» **WORK REQUIRED**: Would you output the entries below only from the line containing "Rendered at 1500 by 844 pixels." through the line containing "Identify the document", exactly as they stand and with both ends included?

» **RECORDS FOR PROCESSING**:
####################
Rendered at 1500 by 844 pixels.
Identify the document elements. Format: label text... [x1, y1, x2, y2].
####################
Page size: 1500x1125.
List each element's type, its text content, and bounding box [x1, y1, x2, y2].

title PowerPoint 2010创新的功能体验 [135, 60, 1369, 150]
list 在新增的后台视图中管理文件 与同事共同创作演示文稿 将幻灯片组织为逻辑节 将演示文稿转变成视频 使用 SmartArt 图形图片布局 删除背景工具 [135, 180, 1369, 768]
####################
» **ANSWER TO THIS PROBLEM**:
Rendered at 1500 by 844 pixels.
Identify the document elements. Format: label text... [x1, y1, x2, y2].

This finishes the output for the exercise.